Эмоция, как и чувство возвышенного, состоит из двух аффектов — горя и удовольствия. Существует, таким образом, в основе уместность, здесь так же, как и там, и под этой уместностью противоречие. Таким образом, кажется, что это противоречие в природе, что человек, который не рожден страдать, тем не менее является добычей страдания, и это противоречие ранит нас. Но зло, которое это противоречие причиняет нам, есть уместность по отношению к нашей разумной природе в целом, поскольку это зло побуждает нас действовать: это уместность также по отношению к человеческому обществу; следовательно, даже неудовольствие, которое возбуждает в нас это противоречие, должно неизбежно заставить нас испытать чувство удовольствия, потому что это неудовольствие есть уместность. Чтобы определить в эмоции, удовольствие или неудовольствие торжествует, мы должны спросить себя, идея неуместности или идея уместности воздействует на нас глубже. Это может зависеть либо от количества достигнутых или неудачных целей, либо от их связи с конечной целью всего.
Страдание добродетельного человека волнует нас болезненнее, чем страдание порочного человека, потому что в первом случае существует противоречие не только общей судьбе человека, которая есть счастье, но также этому другому частному принципу, а именно, что добродетель делает счастливым; в то время как во втором случае существует противоречие только по отношению к цели человека в целом.

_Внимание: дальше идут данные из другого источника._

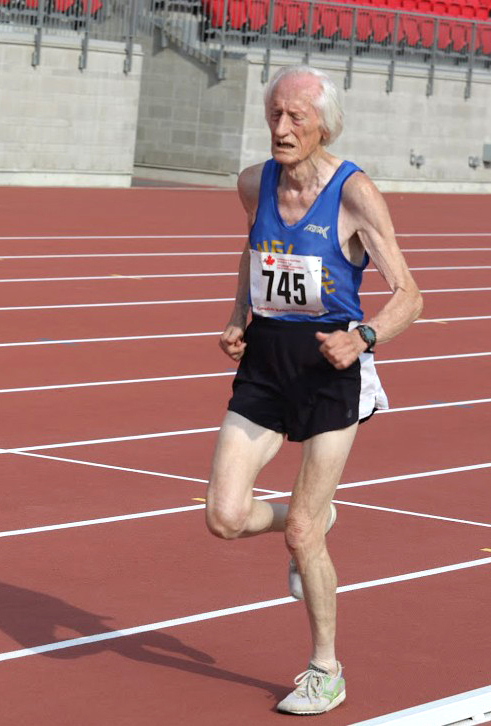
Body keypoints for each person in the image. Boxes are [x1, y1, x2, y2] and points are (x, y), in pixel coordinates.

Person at [205, 64, 423, 716]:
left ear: (321, 123)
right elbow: (255, 250)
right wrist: (238, 315)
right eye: (273, 115)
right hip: (267, 363)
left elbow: (409, 295)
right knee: (224, 517)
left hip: (332, 367)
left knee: (300, 531)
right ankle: (316, 519)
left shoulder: (354, 194)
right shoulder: (254, 184)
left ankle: (325, 669)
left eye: (294, 117)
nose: (279, 128)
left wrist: (364, 337)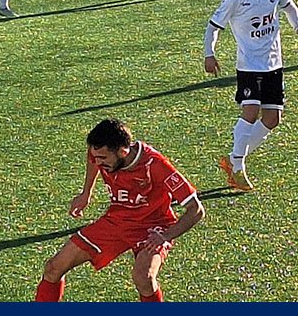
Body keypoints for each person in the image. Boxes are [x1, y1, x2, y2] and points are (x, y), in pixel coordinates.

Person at [35, 118, 204, 302]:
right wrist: (86, 194)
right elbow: (93, 158)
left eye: (103, 158)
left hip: (152, 227)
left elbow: (196, 209)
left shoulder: (155, 165)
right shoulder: (102, 154)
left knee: (143, 278)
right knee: (53, 267)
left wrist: (166, 236)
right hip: (116, 221)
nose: (98, 162)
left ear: (123, 151)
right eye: (96, 156)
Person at [204, 0, 298, 191]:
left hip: (274, 64)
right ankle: (238, 167)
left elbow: (290, 7)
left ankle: (233, 160)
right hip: (249, 66)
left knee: (272, 119)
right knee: (251, 110)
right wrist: (209, 54)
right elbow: (212, 27)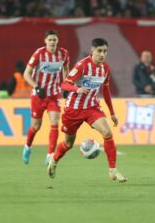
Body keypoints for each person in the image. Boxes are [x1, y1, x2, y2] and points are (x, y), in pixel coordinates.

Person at [47, 38, 127, 183]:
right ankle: (55, 159)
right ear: (92, 51)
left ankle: (113, 171)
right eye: (99, 51)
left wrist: (112, 113)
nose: (102, 54)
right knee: (68, 144)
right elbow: (65, 84)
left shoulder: (105, 69)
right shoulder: (82, 66)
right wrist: (77, 89)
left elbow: (106, 90)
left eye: (105, 51)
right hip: (73, 109)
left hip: (91, 107)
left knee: (108, 133)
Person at [22, 30, 70, 165]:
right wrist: (36, 87)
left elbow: (66, 69)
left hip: (54, 94)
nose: (52, 42)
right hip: (39, 95)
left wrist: (66, 85)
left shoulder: (64, 54)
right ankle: (27, 146)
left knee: (55, 123)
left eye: (54, 40)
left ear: (57, 41)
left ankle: (50, 155)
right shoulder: (39, 54)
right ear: (45, 41)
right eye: (50, 40)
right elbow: (26, 74)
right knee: (36, 126)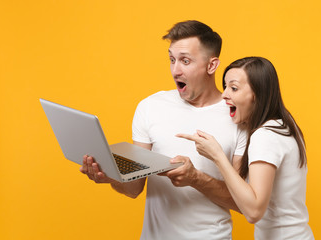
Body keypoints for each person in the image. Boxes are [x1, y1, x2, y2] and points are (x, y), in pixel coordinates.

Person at [80, 20, 247, 239]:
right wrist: (109, 177)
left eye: (185, 61)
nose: (175, 70)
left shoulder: (238, 115)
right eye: (172, 59)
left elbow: (243, 203)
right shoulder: (150, 107)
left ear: (211, 65)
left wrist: (196, 178)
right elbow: (134, 188)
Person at [177, 56, 314, 239]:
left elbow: (254, 211)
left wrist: (217, 155)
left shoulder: (265, 136)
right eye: (225, 86)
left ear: (256, 95)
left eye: (234, 88)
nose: (225, 94)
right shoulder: (285, 126)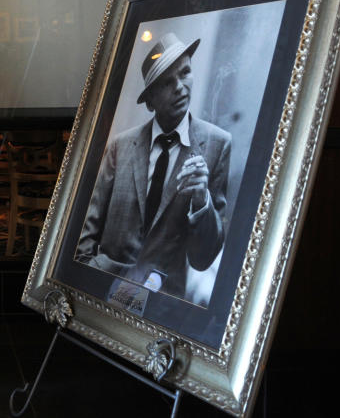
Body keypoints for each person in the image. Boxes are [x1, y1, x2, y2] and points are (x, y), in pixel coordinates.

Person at [76, 32, 230, 299]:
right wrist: (89, 277)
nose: (180, 87)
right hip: (106, 287)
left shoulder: (217, 144)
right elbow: (88, 230)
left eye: (185, 73)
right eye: (167, 82)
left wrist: (201, 199)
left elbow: (203, 259)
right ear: (150, 101)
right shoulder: (120, 146)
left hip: (164, 301)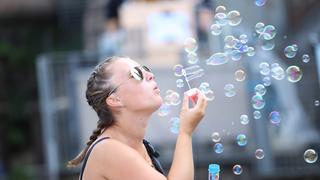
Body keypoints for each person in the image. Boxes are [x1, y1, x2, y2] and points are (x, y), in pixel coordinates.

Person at [68, 56, 208, 180]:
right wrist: (186, 132)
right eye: (136, 73)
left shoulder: (138, 146)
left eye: (145, 69)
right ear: (115, 99)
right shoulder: (109, 150)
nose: (150, 75)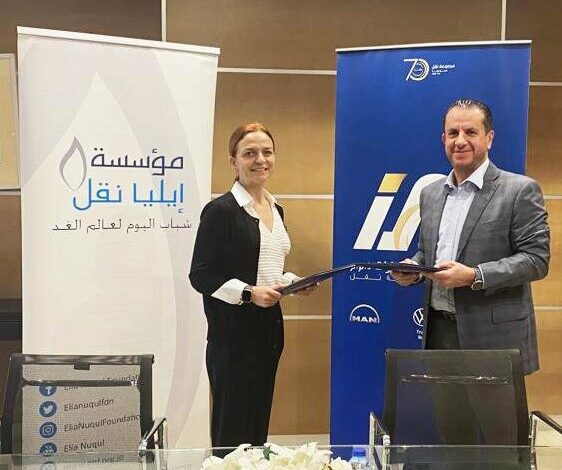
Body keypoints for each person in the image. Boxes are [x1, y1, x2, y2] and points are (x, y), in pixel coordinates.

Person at [391, 98, 550, 376]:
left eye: (471, 132)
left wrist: (474, 276)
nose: (460, 141)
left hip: (494, 338)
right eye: (453, 133)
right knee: (444, 406)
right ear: (443, 139)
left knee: (492, 408)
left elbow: (536, 260)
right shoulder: (430, 193)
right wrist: (414, 270)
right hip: (438, 332)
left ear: (489, 138)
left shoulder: (519, 190)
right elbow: (427, 253)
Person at [189, 122, 314, 448]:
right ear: (233, 162)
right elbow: (200, 274)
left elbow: (268, 269)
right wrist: (248, 293)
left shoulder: (276, 208)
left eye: (267, 152)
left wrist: (291, 282)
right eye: (249, 153)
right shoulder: (220, 211)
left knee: (257, 424)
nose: (260, 159)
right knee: (232, 430)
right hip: (232, 335)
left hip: (269, 331)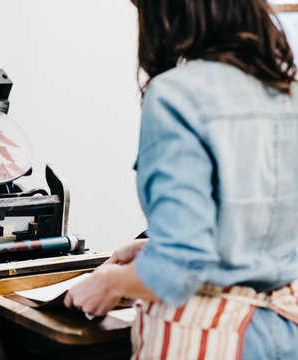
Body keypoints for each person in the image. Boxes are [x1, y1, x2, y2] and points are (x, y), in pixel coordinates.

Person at [63, 0, 298, 358]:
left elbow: (180, 266)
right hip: (286, 332)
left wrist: (108, 283)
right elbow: (261, 237)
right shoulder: (287, 90)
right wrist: (153, 249)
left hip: (214, 337)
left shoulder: (176, 95)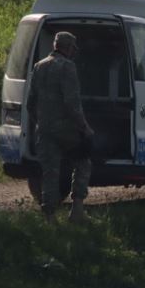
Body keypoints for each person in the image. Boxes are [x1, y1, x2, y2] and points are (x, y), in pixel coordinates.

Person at [26, 31, 96, 223]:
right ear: (67, 48)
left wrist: (39, 122)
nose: (74, 52)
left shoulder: (39, 67)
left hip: (45, 130)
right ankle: (77, 209)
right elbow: (72, 104)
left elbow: (30, 103)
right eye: (73, 48)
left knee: (50, 172)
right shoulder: (67, 67)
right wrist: (84, 128)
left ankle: (49, 216)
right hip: (65, 130)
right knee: (83, 161)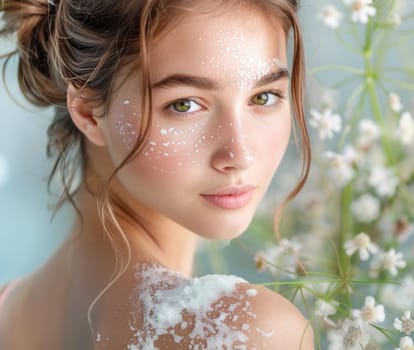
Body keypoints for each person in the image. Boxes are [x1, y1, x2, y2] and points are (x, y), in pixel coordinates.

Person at [0, 0, 313, 348]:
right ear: (88, 112)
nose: (239, 155)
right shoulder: (242, 331)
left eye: (265, 97)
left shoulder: (9, 311)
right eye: (185, 105)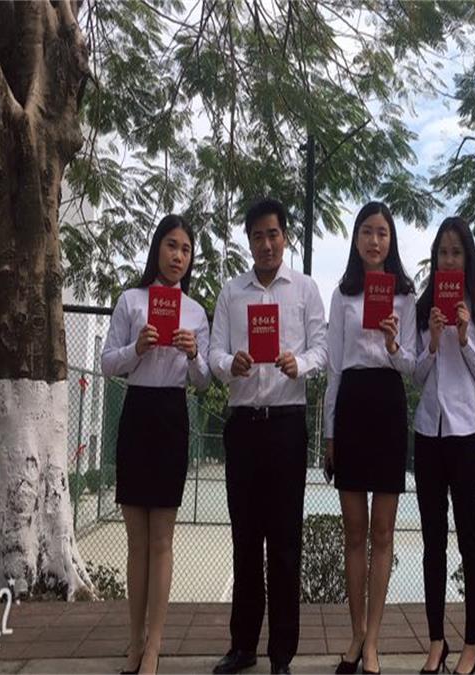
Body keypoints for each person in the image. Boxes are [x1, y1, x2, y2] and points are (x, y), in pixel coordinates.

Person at [210, 198, 327, 675]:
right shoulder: (231, 292)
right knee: (244, 540)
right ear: (249, 241)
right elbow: (214, 353)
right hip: (243, 426)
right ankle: (243, 646)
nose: (266, 243)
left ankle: (282, 654)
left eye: (273, 234)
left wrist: (300, 363)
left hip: (285, 426)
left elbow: (322, 348)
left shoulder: (305, 290)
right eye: (257, 235)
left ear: (286, 237)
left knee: (283, 543)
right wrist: (229, 364)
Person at [101, 214, 211, 675]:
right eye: (171, 245)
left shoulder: (196, 312)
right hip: (137, 413)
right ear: (157, 249)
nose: (178, 256)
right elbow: (107, 363)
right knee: (137, 539)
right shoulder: (131, 300)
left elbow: (204, 381)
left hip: (171, 414)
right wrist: (137, 349)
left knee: (162, 538)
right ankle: (134, 639)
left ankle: (155, 645)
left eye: (185, 249)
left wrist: (193, 353)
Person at [324, 201, 416, 675]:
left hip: (388, 404)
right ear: (356, 239)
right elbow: (334, 369)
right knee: (354, 532)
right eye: (366, 231)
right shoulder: (343, 294)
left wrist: (394, 343)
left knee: (383, 532)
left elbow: (413, 365)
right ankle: (356, 633)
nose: (374, 241)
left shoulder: (405, 295)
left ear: (391, 240)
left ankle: (375, 640)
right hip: (352, 405)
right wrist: (329, 433)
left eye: (382, 232)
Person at [413, 217, 475, 675]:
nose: (448, 260)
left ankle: (474, 642)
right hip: (428, 434)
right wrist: (432, 341)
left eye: (456, 252)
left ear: (467, 259)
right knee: (433, 542)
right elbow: (415, 375)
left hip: (464, 436)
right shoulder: (424, 308)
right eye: (442, 252)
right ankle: (436, 641)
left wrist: (464, 340)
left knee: (469, 539)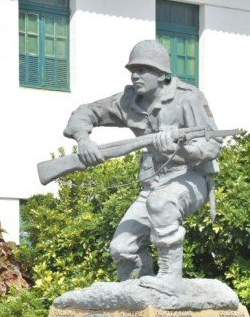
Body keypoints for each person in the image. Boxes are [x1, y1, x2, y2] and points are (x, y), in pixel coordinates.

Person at [63, 40, 220, 295]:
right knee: (122, 248)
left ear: (161, 75)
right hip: (154, 182)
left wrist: (180, 149)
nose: (135, 76)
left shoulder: (188, 98)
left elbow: (212, 143)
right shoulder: (129, 101)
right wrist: (84, 140)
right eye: (132, 70)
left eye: (143, 70)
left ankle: (171, 278)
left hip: (189, 176)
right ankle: (139, 296)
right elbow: (86, 112)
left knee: (161, 202)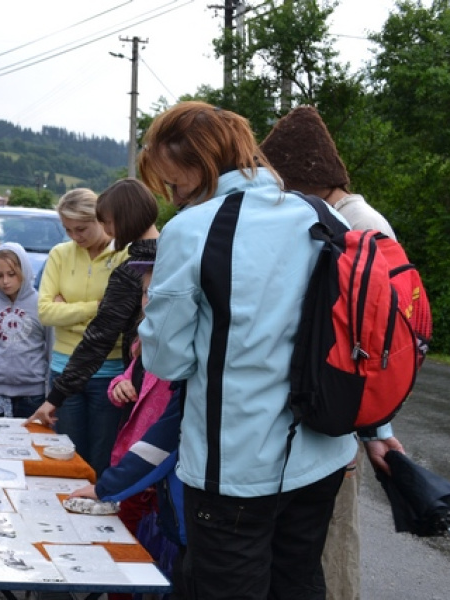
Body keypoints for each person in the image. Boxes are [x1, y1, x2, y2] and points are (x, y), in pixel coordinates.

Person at [137, 101, 355, 599]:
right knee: (298, 583)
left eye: (173, 182)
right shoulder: (319, 215)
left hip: (233, 465)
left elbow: (168, 360)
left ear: (200, 167)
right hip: (321, 453)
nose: (173, 197)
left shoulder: (192, 229)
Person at [260, 104, 406, 600]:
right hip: (334, 407)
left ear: (308, 178)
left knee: (332, 545)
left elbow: (371, 345)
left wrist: (373, 428)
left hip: (340, 411)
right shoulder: (343, 216)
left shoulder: (358, 227)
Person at [68, 260, 182, 599]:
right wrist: (118, 387)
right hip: (130, 462)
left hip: (156, 474)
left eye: (157, 292)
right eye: (146, 292)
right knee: (121, 555)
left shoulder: (182, 353)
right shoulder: (143, 341)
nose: (150, 299)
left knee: (157, 563)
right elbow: (126, 379)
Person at [33, 187, 129, 477]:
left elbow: (120, 319)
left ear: (102, 219)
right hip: (64, 370)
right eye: (68, 230)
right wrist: (96, 308)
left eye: (82, 228)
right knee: (67, 457)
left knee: (101, 460)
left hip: (109, 372)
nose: (75, 237)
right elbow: (45, 312)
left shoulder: (125, 255)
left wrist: (70, 310)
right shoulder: (60, 254)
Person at [0, 243, 52, 418]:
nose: (5, 281)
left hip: (32, 397)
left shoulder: (42, 305)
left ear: (24, 271)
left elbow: (52, 352)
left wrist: (52, 400)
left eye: (11, 274)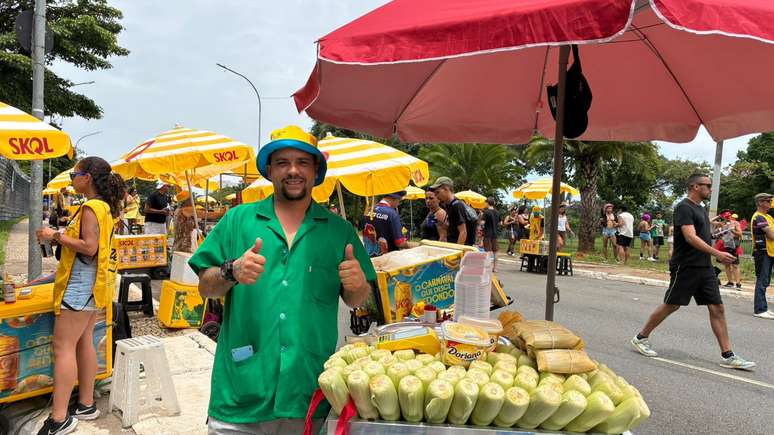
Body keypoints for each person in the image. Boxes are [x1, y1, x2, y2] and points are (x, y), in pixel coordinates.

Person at [187, 125, 376, 434]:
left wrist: (358, 286)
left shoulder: (339, 231)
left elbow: (356, 299)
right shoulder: (239, 220)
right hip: (241, 391)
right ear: (269, 170)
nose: (292, 170)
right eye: (282, 162)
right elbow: (206, 285)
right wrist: (230, 271)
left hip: (308, 390)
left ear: (316, 171)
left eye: (302, 162)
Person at [35, 157, 125, 434]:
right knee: (84, 341)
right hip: (94, 285)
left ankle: (59, 418)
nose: (72, 178)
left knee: (62, 348)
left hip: (79, 287)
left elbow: (89, 247)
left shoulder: (90, 208)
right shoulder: (105, 207)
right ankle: (86, 404)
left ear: (87, 178)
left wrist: (54, 236)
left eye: (75, 174)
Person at [630, 173, 755, 370]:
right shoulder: (684, 207)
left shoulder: (700, 208)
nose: (710, 189)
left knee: (717, 307)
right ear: (695, 186)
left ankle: (728, 355)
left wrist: (719, 234)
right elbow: (689, 237)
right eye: (707, 185)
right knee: (672, 304)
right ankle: (640, 338)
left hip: (704, 266)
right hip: (686, 265)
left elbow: (702, 235)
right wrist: (718, 253)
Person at [430, 176, 477, 246]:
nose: (436, 196)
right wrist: (444, 225)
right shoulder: (450, 205)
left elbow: (463, 232)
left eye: (437, 192)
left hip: (461, 247)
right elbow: (455, 228)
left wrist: (457, 252)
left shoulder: (456, 205)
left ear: (446, 188)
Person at [750, 193, 774, 319]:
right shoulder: (758, 217)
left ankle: (763, 307)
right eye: (768, 201)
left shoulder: (768, 217)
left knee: (765, 280)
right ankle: (759, 309)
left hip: (770, 252)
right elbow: (771, 235)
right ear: (760, 203)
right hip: (762, 252)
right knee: (762, 280)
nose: (770, 203)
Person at [715, 210, 742, 290]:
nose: (727, 218)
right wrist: (719, 216)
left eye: (728, 216)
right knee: (727, 264)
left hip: (734, 246)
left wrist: (732, 230)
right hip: (725, 245)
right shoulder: (722, 223)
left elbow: (740, 233)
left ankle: (738, 283)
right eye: (725, 217)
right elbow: (711, 221)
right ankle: (730, 282)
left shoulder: (735, 223)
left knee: (735, 265)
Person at [482, 197, 500, 271]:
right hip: (495, 234)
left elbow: (482, 223)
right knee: (495, 251)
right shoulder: (497, 212)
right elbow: (500, 223)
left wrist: (480, 222)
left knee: (488, 251)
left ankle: (488, 267)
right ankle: (495, 268)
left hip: (487, 234)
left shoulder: (486, 212)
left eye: (485, 203)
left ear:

Взаимно, счастье злого человека также оскорбляет нас гораздо больше, чем несчастье доброго человека, потому что мы находим в нем двойное противоречие: во-первых, сам порок, и во-вторых, вознаграждение порока.
Существует также это другое соображение, что добродетель гораздо более способна вознаградить себя, чем порок, когда он торжествует, — наказать себя; и именно поэтому добродетельный человек в несчастье гораздо больше оставался бы верным культу добродетели, чем порочный человек мечтал бы о своем обращении в процветании.
Но что прежде всего важно при определении в эмоциях отношения удовольствия и неудовольствия, это сравнить две цели — ту, которая была выполнена, и ту, которая была проигнорирована — и увидеть, какая из них наиболее значительна. Нет уместности, которая трогала бы нас так близко, как моральная уместность, и нет высшего удовольствия, чем то, которое мы чувствуем от нее. Физическая уместность могла бы быть проблемой, и проблемой навсегда неразрешимой. Моральная уместность уже доказана. Она одна основана на нашей разумной природе и на внутренней необходимости. Это наш ближайший интерес, самый значительный и в то же время самый легко распознаваемый, потому что он не определен никаким внешним элементом, но внутренним принципом нашего разума: это палладиум нашей свободы.
Эта моральная уместность никогда не распознается живее, чем когда она находится в конфликте с другой уместностью и все же сохраняет верх; тогда только моральный закон пробуждается в полной силе, когда мы находим его борющимся против всех других сил природы и когда все эти силы теряют в его присутствии свою империю над человеческой душой. Под этими словами, «другие силы природы», мы должны понимать все, что не является моральной силой, все, что не подчинено высшему законодательству разума: то есть чувства, аффекты, инстинкты, страсти, так же как физическая необходимость и судьба. Чем грознее противник, тем славнее победа; сопротивление одно выявляет силу и делает ее видимой. Из этого следует, что высшая степень морального сознания может существовать только в борьбе, и высшее моральное удовольствие всегда сопровождается болью.